Microbial cultures and their clinical importance
By 1878, cultures were already being carried out in liquid medium, but these were not suitable for growth, since it was difficult to obtain pure cultures. It was not until 1882 that the Hessen spouses introduced agar-agar (polysaccharide extracted from red algae) as a solidifying agent.
Knowledge of how to cultivate and maintain microorganisms allows a better study of the causal agents of infections.
Bacterial growth is the increase in the number of bacteria in a culture medium and they need multiple physical and nutritional factors for their growth.
The physical factors are mainly a temperature between 35 – 37 degrees and optimum pH between 5.5 and 8.5. Other no less important factors are the osmotic pressure and adequate humidity conditions as well as oxygen levels.

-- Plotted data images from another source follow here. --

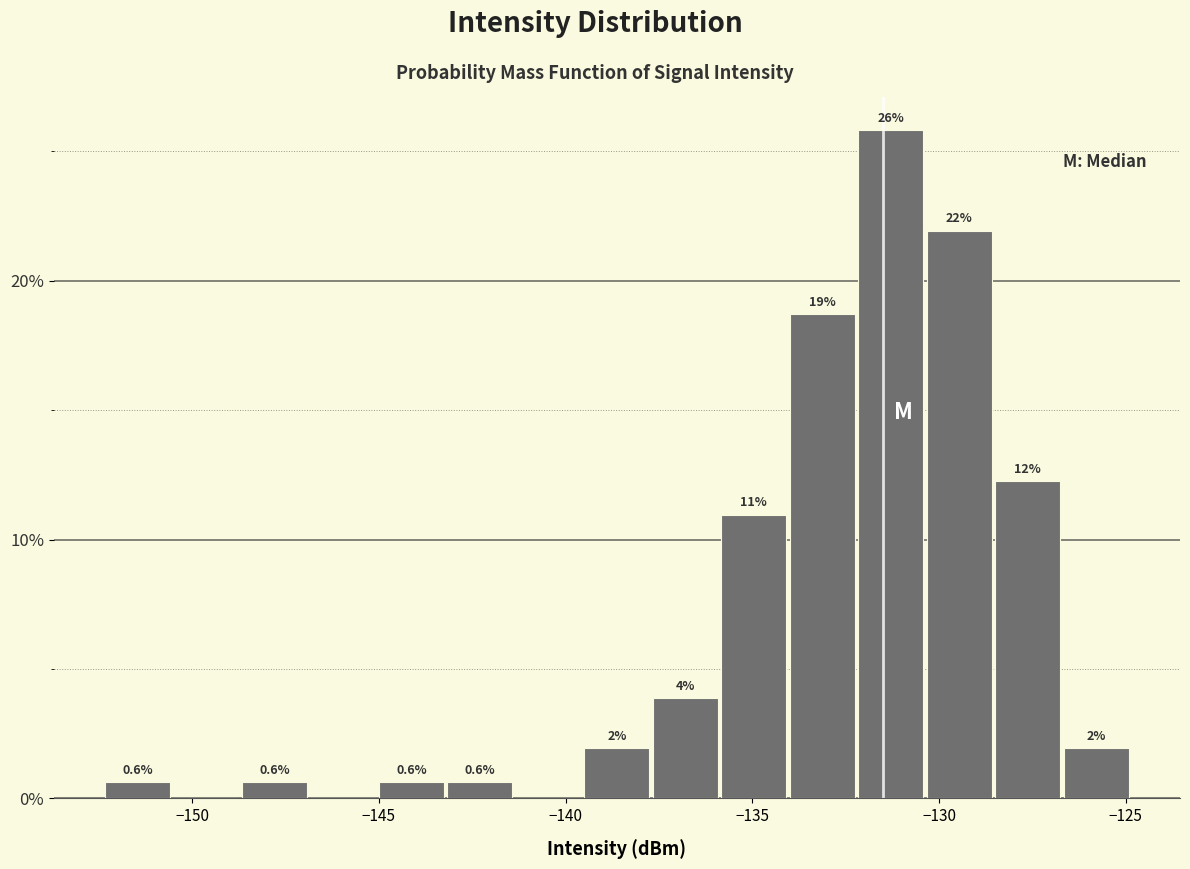

Around what value on the x-axis is the tallest bar? Give the approximate position of its centre, as read against the axis.

-131.5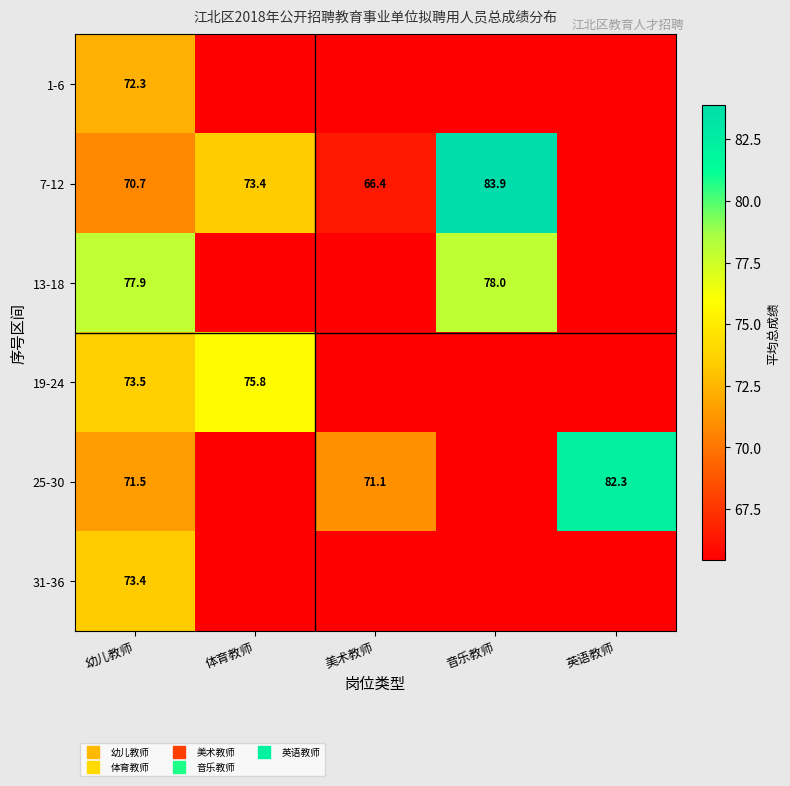

True or false: 7-12 has a value of 24.2 at 英语教师.

False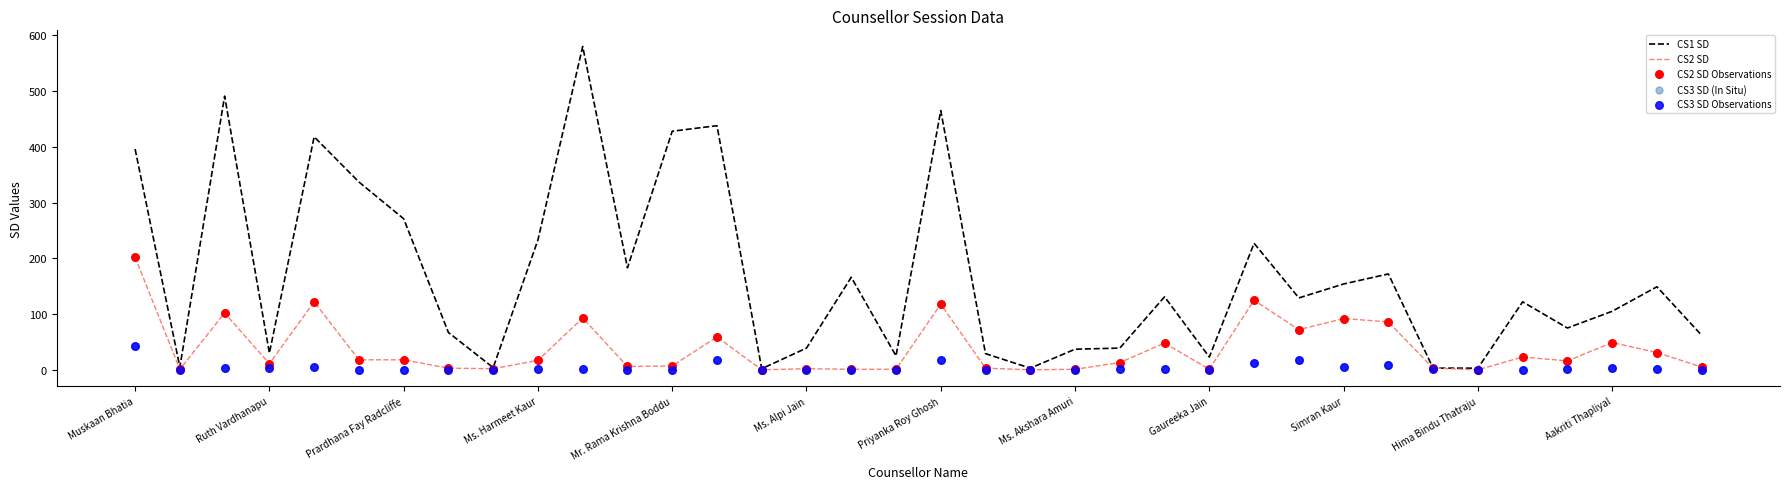

Which series contains the highest Y value?

CS1 SD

Nutritional factors are very important for bacterial growth, in fact there are some germs that require culture media enriched with elements such as Carbon, Nitrogen, Phosphorus, Sulphur, Potassium, Magnesium, Calcium, trace elements mainly Iron, Copper and Zinc and other organic factors that bacteria are unable to synthesize.
The process of bacterial identification begins with the adequate sowing of the samples obtained from the patient. This is a complex, laborious task and requires specialized personnel.

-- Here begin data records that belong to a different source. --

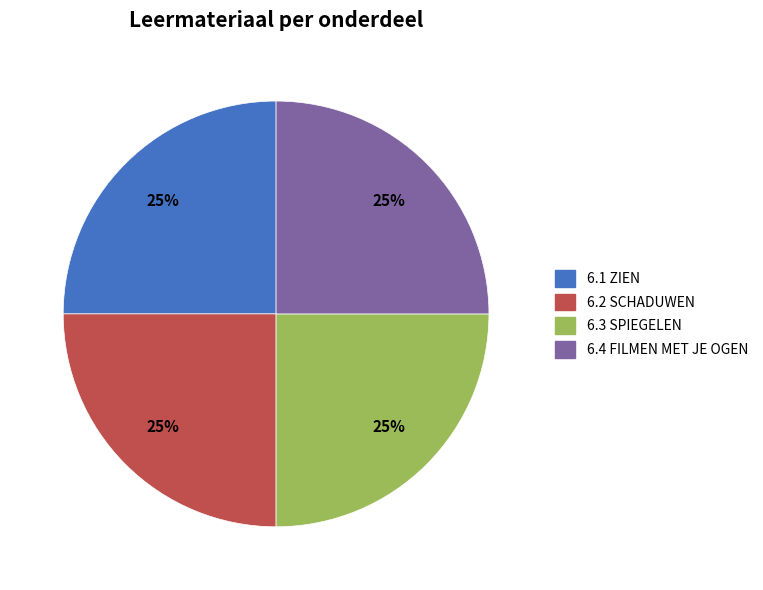

How many segments does this pie chart have?

4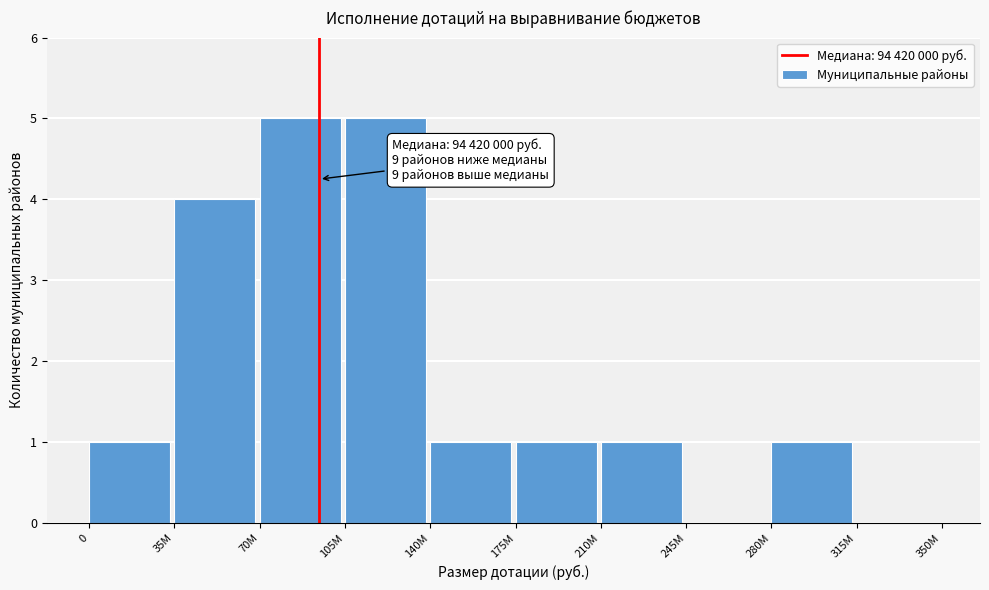

Reading right to left, transcribe all the data shown in this chart.

315M=0	280M=1	245M=0	210M=1	175M=1	140M=1	105M=5	70M=5	35M=4	0=1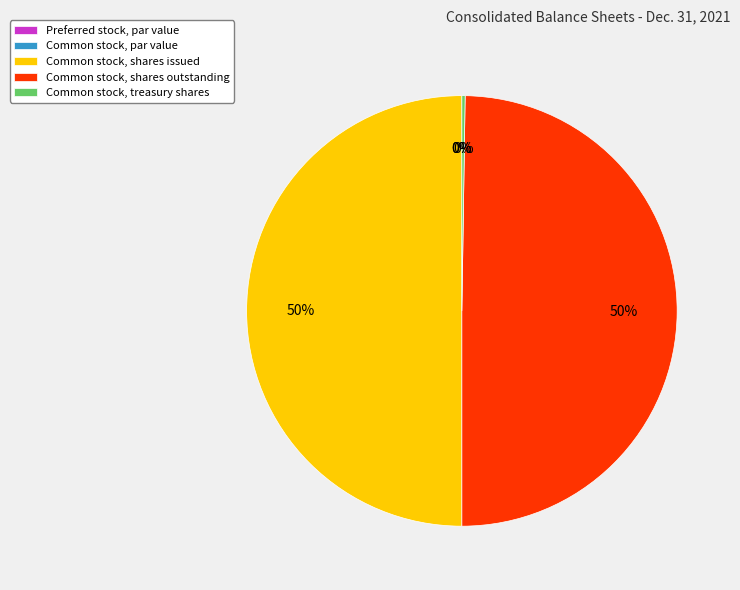

True or false: Common stock, treasury shares accounts for 0% of the total.

True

In specialized microbiology laboratories, the identification of microorganisms is also carried out by gas-liquid chromatography tests, direct immunofluorescence, ELISA and molecular DNA tests.
However, regardless of the identification technique used, the microbiological culture continues to be the Gold Standard and until now is the method that allows knowing the antibiotic susceptibility through the antibiogram.

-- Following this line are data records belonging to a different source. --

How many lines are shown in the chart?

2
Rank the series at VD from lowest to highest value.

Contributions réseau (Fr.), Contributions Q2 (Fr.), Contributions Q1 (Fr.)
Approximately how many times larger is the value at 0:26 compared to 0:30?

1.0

Sometimes we are faced with critically ill patients, where early antibiotic initiation is necessary to change the final prognosis. According to current sepsis guidelines, antibiotics should be started within the first hour of patient arrival. Microbiological samples must be taken before starting treatment, to adequately identify the bacteria and also to know the susceptibility profile.
Of note, once antibiotics have been started, the microbiota changes and etiologic agents are affected, leading to potentially misleading culture results and therapeutic failure.
The best option for the treatment of infections is taken based on the antibiogram, which we obtain from the bacterial culture. With the antibiogram we can determine the phenotypes of bacterial resistance and based on this make an appropriate prescription of antibiotics.